▶ [REQUIRED WORK]: Repeat these lines with "Document page" substituted by "Scanned page" everywhere it occurs, leaving everything else as it is.

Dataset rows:
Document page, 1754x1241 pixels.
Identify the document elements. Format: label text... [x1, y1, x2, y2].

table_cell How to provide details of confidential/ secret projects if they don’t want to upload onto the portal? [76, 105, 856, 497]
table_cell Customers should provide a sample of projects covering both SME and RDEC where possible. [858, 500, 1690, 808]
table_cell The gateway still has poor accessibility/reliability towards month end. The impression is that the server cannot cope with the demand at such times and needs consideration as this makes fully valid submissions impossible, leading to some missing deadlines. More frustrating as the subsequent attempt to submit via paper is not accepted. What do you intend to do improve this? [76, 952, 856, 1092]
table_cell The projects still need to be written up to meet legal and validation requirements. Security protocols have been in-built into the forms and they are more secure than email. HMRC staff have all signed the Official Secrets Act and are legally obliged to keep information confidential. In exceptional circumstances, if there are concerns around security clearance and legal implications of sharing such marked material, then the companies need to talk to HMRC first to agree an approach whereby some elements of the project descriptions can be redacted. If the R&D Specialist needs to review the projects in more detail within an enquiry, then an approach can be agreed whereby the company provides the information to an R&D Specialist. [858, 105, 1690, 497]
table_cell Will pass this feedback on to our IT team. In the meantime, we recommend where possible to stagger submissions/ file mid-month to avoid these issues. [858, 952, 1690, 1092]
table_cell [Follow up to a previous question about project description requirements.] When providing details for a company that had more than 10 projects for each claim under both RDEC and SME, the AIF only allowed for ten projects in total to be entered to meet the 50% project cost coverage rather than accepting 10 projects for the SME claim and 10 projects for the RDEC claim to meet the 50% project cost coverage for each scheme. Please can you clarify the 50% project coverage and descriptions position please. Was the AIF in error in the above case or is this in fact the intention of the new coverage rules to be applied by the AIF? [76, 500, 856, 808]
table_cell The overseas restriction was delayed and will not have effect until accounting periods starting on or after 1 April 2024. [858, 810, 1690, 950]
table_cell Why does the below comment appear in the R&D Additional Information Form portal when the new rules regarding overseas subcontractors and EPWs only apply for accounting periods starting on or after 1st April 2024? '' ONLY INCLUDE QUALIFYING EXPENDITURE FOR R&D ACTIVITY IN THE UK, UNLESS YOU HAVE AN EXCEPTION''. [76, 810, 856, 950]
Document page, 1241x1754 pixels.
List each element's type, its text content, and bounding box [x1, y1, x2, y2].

▶ [SOLUTION FOR THIS TASK]:
Scanned page, 1754x1241 pixels.
Identify the document elements. Format: label text... [x1, y1, x2, y2].

table_cell How to provide details of confidential/ secret projects if they don’t want to upload onto the portal? [76, 105, 856, 497]
table_cell Customers should provide a sample of projects covering both SME and RDEC where possible. [858, 500, 1690, 808]
table_cell The gateway still has poor accessibility/reliability towards month end. The impression is that the server cannot cope with the demand at such times and needs consideration as this makes fully valid submissions impossible, leading to some missing deadlines. More frustrating as the subsequent attempt to submit via paper is not accepted. What do you intend to do improve this? [76, 952, 856, 1092]
table_cell The projects still need to be written up to meet legal and validation requirements. Security protocols have been in-built into the forms and they are more secure than email. HMRC staff have all signed the Official Secrets Act and are legally obliged to keep information confidential. In exceptional circumstances, if there are concerns around security clearance and legal implications of sharing such marked material, then the companies need to talk to HMRC first to agree an approach whereby some elements of the project descriptions can be redacted. If the R&D Specialist needs to review the projects in more detail within an enquiry, then an approach can be agreed whereby the company provides the information to an R&D Specialist. [858, 105, 1690, 497]
table_cell Will pass this feedback on to our IT team. In the meantime, we recommend where possible to stagger submissions/ file mid-month to avoid these issues. [858, 952, 1690, 1092]
table_cell [Follow up to a previous question about project description requirements.] When providing details for a company that had more than 10 projects for each claim under both RDEC and SME, the AIF only allowed for ten projects in total to be entered to meet the 50% project cost coverage rather than accepting 10 projects for the SME claim and 10 projects for the RDEC claim to meet the 50% project cost coverage for each scheme. Please can you clarify the 50% project coverage and descriptions position please. Was the AIF in error in the above case or is this in fact the intention of the new coverage rules to be applied by the AIF? [76, 500, 856, 808]
table_cell The overseas restriction was delayed and will not have effect until accounting periods starting on or after 1 April 2024. [858, 810, 1690, 950]
table_cell Why does the below comment appear in the R&D Additional Information Form portal when the new rules regarding overseas subcontractors and EPWs only apply for accounting periods starting on or after 1st April 2024? '' ONLY INCLUDE QUALIFYING EXPENDITURE FOR R&D ACTIVITY IN THE UK, UNLESS YOU HAVE AN EXCEPTION''. [76, 810, 856, 950]
Scanned page, 1241x1754 pixels.
List each element's type, its text content, and bounding box [x1, y1, x2, y2].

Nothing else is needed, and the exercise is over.